◆ **Supplied text**:
RASTA-PLP

Extraction of RASTA-PLP features from a speech signal

Audio –> RastaPlpProcessor –> Features

Implementation of the RASTA-PLP features extraction algorithm (see [labrosa] and [rastapy] for implementations and [Herm94] for the paper).

Examples

Compute RASTA-PLP features on some speech signal:

>>> from shennong.audio import Audio
>>> from shennong.processor.rastaplp import RastaPlpProcessor
>>> audio = Audio.load('./test/data/test.wav')
>>> processor = RastaPlpProcessor(order=8)
>>> features = processor.process(audio)
>>> features.shape
(140, 9)

The output dimension depends on the PLP order parameter:

>>> processor.order = 10
>>> features = processor.process(audio)
>>> features.shape
(140, 11)

References

labrosa

https://labrosa.ee.columbia.edu/matlab/rastamat/

rastapy

https://github.com/mystlee/rasta_py

Herm94

H. Hermansky and N. Morgan, “RASTA processing of speech”, IEEE Trans. on Speech and Audio Proc., vol. 2, no. 4, pp. 578-589, Oct. 1994.

class shennong.processor.rastaplp.RastaPlpProcessor(sample_rate=16000, do_rasta=True, order=8, frame_shift=0.01, frame_length=0.025, dither=1.0, preemph_coeff=0.97, remove_dc_offset=True, window_type='povey', round_to_power_of_two=True, blackman_coeff=0.42, snip_edges=True)[source]

Bases: shennong.processor.base.FramesProcessor

property name

Name of the processor

property ndims

Dimension of the output features frames

property do_rasta

If False, just calculate the PLP, default to True

property blackman_coeff

Constant coefficient for generalized Blackman window

Used only if window_type is ‘blackman’

property dither

Amount of dithering

0.0 means no dither

property frame_length

Frame length in seconds

property frame_shift

Frame shift in seconds

get_params(deep=True)

Get parameters for this processor.

Parameters

deep (boolean, optional) – If True, will return the parameters for this processor and contained subobjects that are processors. Default to True.

Returns

params (mapping of string to any) – Parameter names mapped to their values.

get_properties()

Return the processors properties as a dictionary

property log

Processor logger

property order

Order of the PLP model

Must be an integer in [0, 12], 0 means no PLP

property preemph_coeff

Coefficient for use in signal preemphasis

process_all(signals, njobs=None)

Returns features processed from several input signals

This function processes the features in parallel jobs.

Parameters
  • signals (dict of :class`~shennong.audio.Audio`) – A dictionnary of input audio signals to process features on, where the keys are item names and values are audio signals.

  • njobs (int, optional) – The number of parallel jobs to run in background. Default to the number of CPU cores available on the machine.

Returns

features (FeaturesCollection) – The computed features on each input signal. The keys of output features are the keys of the input signals.

Raises

ValueError – If the njobs parameter is <= 0

property remove_dc_offset

If True, subtract mean from waveform on each frame

property round_to_power_of_two

If true, round window size to power of two

This is done by zero-padding input to FFT

property sample_rate

Waveform sample frequency in Hertz

Must match the sample rate of the signal specified in process

set_logger(level, formatter='%(levelname)s - %(name)s - %(message)s')

◆ **Recorded information**:
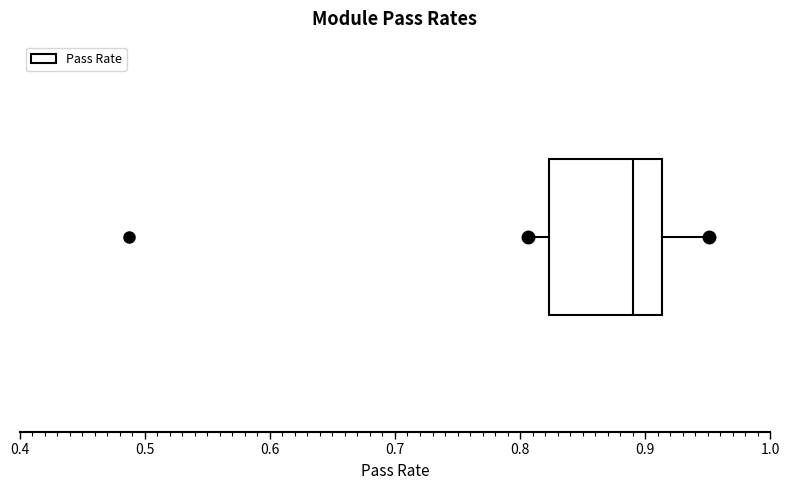

Where does the right whisker of the box end on the x-axis? The values are not printed on the chart, so give them approximately, as read against the axis.

0.95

◆ **Problem 1**: For each of statements (a), (b) and (c), say yes or no as to whether it agrees with the RASTA-PLP page, and quote the words of the page that decide it. (a) The order property must be an integer from 0 to 12. (b) A dither amount of 0.0 means no dither is applied. (c) The blackman_coeff property is used with every window type.
◆ **Problem 2**: Swap "Hertz" for "Hz" in the stretch of the RASTA-PLP page from "If true, round" through "- %(name)s - %(message)s')", and write out that stretch with the change.
The listing comes from a source separate from the RASTA-PLP page.

◆ **Response area 1**:
(a) Yes: "Must be an integer in [0, 12], 0 means no PLP"
(b) Yes: "0.0 means no dither"
(c) No: "Used only if window_type is ‘blackman’"

◆ **Response area 2**:
If true, round window size to power of two

This is done by zero-padding input to FFT

property sample_rate

Waveform sample frequency in Hz

Must match the sample rate of the signal specified in process

set_logger(level, formatter='%(levelname)s - %(name)s - %(message)s')